Furthermore, TB application can guarantee the possibility to perform the action counting only for some body segments whether operator aims at identifying specific pathologies, such as carpal tunnel syndrome and epicondylitis, since some authors suggested the evaluation of only the involved body segments, such as the wrist and the shoulder [8]. Finally, TB can be used to evaluate the number of technical actions related to specific anatomical planes that, conversely, are out of the question in video analysis due to the 2D nature of the data [38].

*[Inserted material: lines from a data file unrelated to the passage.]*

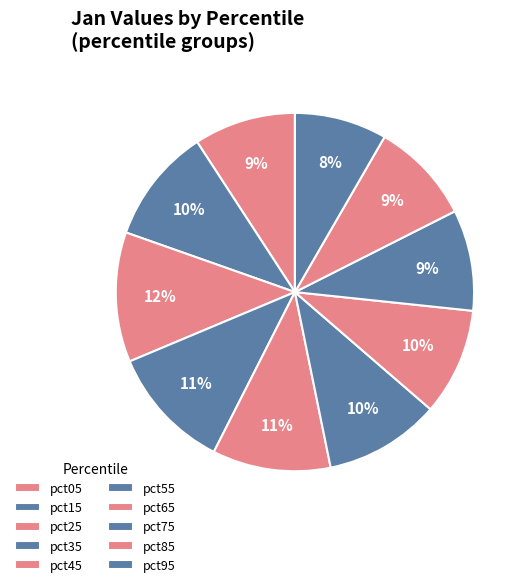

Does pct85 account for over 50% of the chart?

No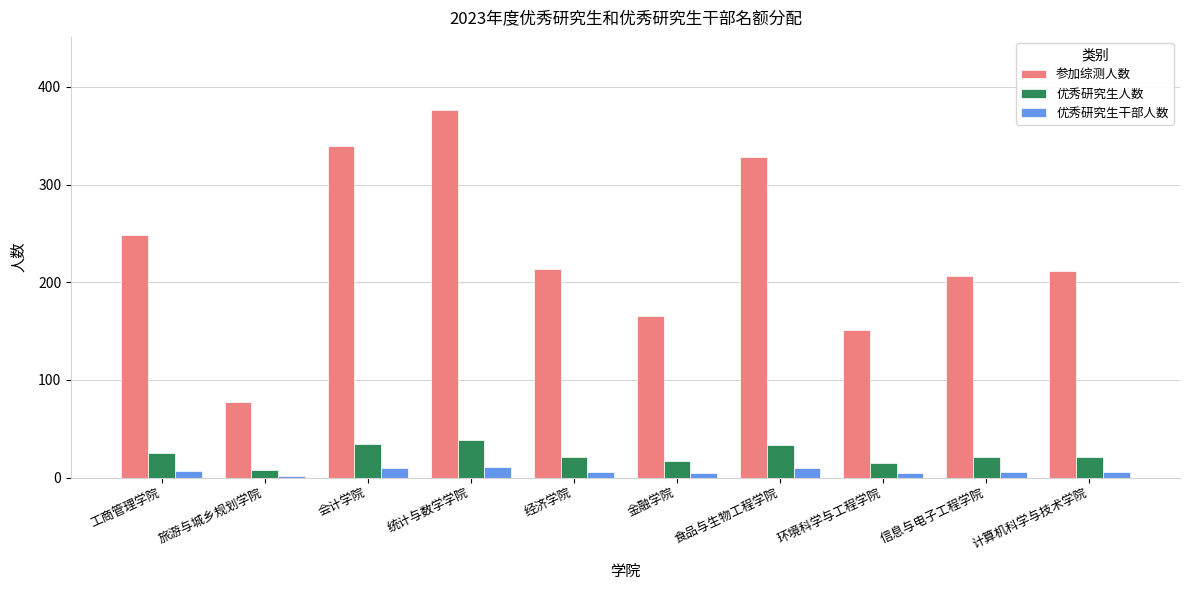

Is the value of 优秀研究生干部人数 at 食品与生物工程学院 greater than the value of 参加综测人数 at 统计与数学学院?

No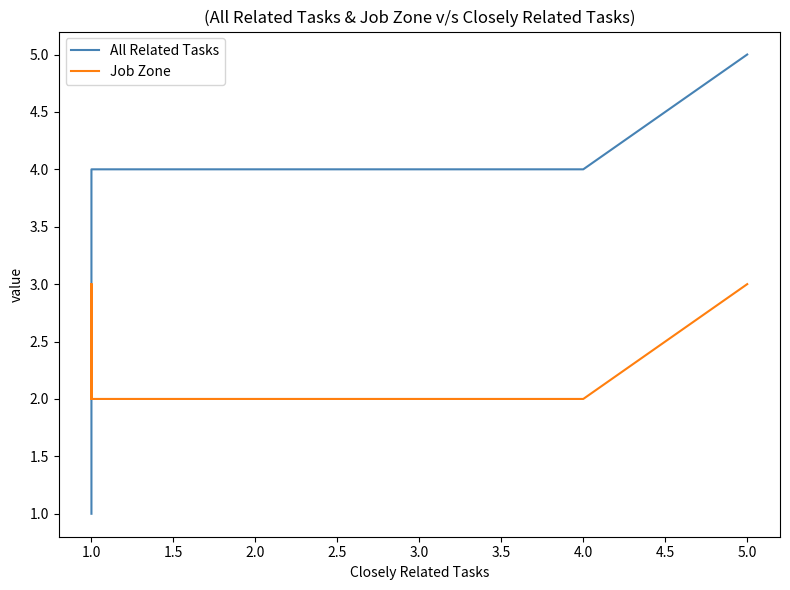

Where is the first local maximum for Job Zone?

1.0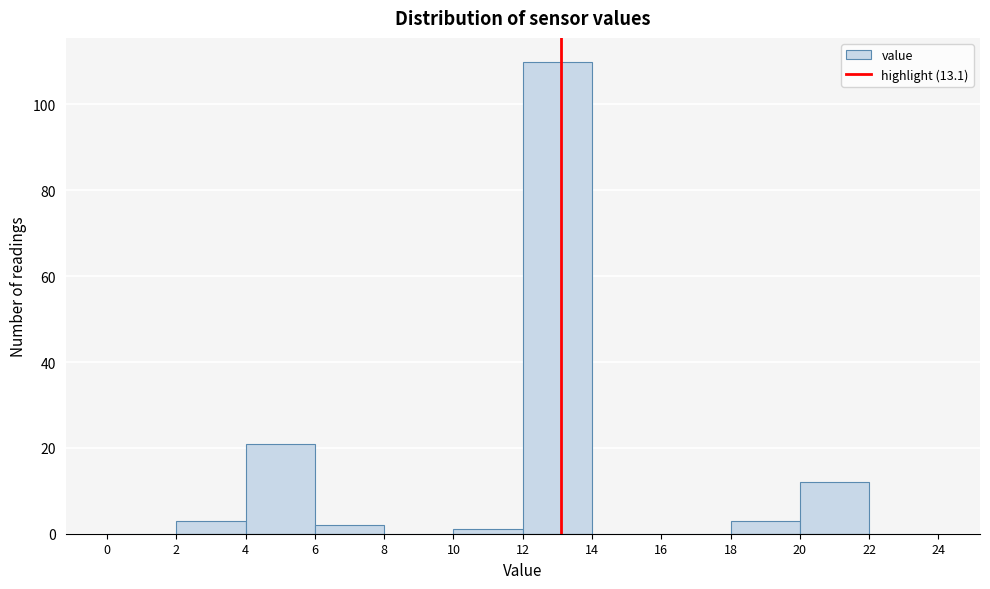

Over which range of the x-axis is the bar tallest?

12 to 14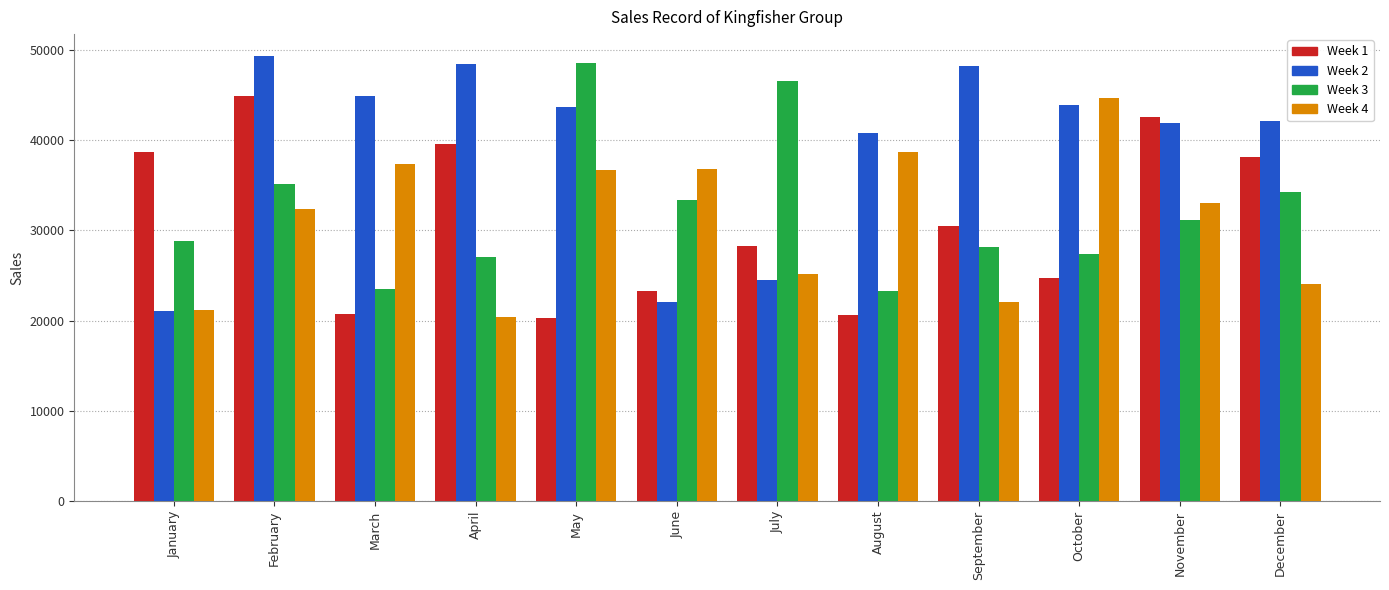

Which series changed the most between March and June?

Week 2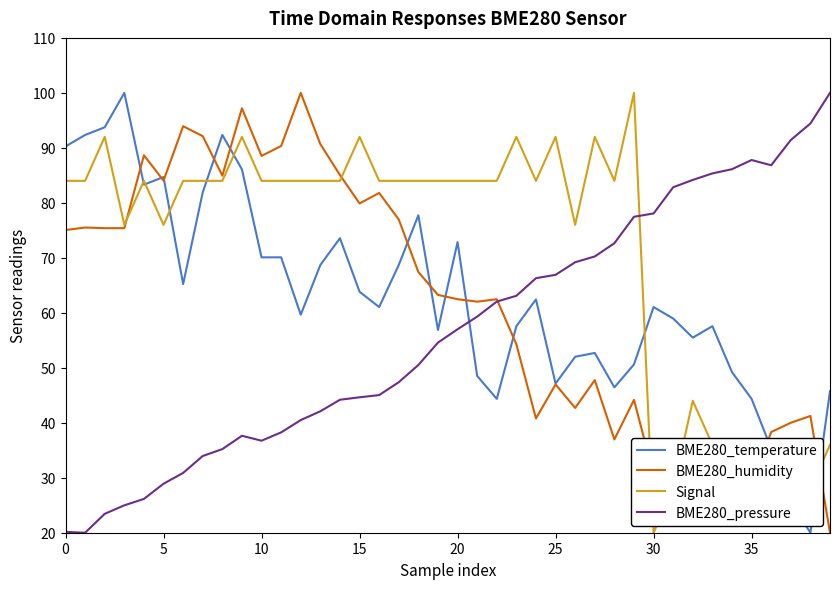

Which series has the largest total across all categories?

Signal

Although this study provides a preliminary contribution for the automatization of the OCRA computation, further studies have to be carried out focused on the optimization of the threshold value selection by evaluating the reliability of the proposed procedure.

5. Conclusions

Through the aim of proposing an automatic procedure for the computation of the dynamic frequency factor related to the OCRA methodology to reduce observational analysis effort, we proposed an innovative threshold-based algorithm. The procedure was tested in four industrial scenarios, concerning low, medium, high and higher frequency scenario in terms of rapidity to execute technical actions within the workcycle. The algorithm was based on two threshold values, related respectively to the time and the amplitude of the action identified in joint angle curves of the upper limbs. By analyzing the results, we can affirm that a proper selection of time and amplitude threshold values represents a mandatory step for obtaining optimum performance. In particular, average relative errors lower than 6.0%, with the threshold-based procedure proposed here were obtained after threshold selection. This value can be considered acceptable, especially considering the higher error and inter-operator variability related to the video analysis approach. In conclusion, the innovative approach allows us to both drastically reduce the time spent in frequency factor identification by video analysis and avoid the modest inter-operator reliability of observational methods. Future works will be finalized to reduce the number of sensors by identifying the most involved joint in the specific workcycle and to assess the intra-worker reliability of the procedure.